I think all the confusion arose from the fact that when the Intel developers (I think so) called two bytes-a word (word) - then 16-bit processors were a breakthrough. Accordingly, 4 bytes is a double word. (DWORD, double word). This has been preserved in many programming languages (including c / c++). Why are two bytes a word? yes, apparently from the fact that a byte is like a letter. And two letters are already a word. (Although now philologists will resort and say that this is more likely a syllable than a word). wikipedia has a good phrase "* For 32-bit x86 processors: historically, the machine word is considered 16 bits, in reality-32 bits. "

But the phrase "double machine word" I have never heard. Even Google doesn't find many articles with this combination. But "double word" or "machine word" is normal.

That is, as I understand it, if the processor is 32-bit, it can receive and process 32 bits of information from RAM in one clock cycle

It's not that simple. Far from the fact that it can even accept 32 bits. Modern processors are complex, have a cache. They have complex commands that can process up to 16 bytes of memory (all sorts of mmx and sse) at a time (not just once).

Usually, the machine word is called "processor bit rate", since the bit rate usually shows the optimal size of data inside the processor (the registers of a 32-bit processor are 32-bit and with 32-bit data, basically all commands work). In some processors the word was 60 bits:)

In any case, I recommend always looking into the context. If the" word " is spoken by a programmer in C/C++ - this is 16 bits, if a programmer in assembly language for 32-bit ARM processors-then most likely the word is 32 bits.

 8
Author: KoVadim, 2013-09-07 12:53:55

By definition, the size of a machine word is equal to the bit depth of the processor registers and / or the bit depth of the data bus.
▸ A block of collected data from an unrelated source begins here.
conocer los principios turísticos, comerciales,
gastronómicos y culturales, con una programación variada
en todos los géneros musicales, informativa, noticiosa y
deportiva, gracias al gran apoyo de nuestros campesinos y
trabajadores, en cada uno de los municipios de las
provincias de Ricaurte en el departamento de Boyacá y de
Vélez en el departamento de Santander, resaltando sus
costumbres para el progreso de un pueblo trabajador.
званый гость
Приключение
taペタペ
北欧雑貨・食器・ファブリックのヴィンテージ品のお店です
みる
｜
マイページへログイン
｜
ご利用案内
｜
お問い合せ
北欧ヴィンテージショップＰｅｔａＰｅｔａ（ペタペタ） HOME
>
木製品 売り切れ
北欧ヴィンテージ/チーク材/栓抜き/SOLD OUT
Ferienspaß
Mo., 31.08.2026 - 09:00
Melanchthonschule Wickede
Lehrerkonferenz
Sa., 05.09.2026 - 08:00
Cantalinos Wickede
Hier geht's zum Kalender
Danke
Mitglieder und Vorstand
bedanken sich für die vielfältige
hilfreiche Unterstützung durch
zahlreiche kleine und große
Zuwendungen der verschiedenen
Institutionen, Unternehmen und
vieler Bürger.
That is, for processors that support the x64 instruction system, it is 8 bytes.

But in the Windows API, for example, the WORD type is commonly used as a synonym for 2 bytes. I think it came from the 16-bit versions of Windows - after the 32-bit versions, it was more profitable for Microsoft to use the wrong name than to use the right one and get big compatibility problems when compilations for Windows.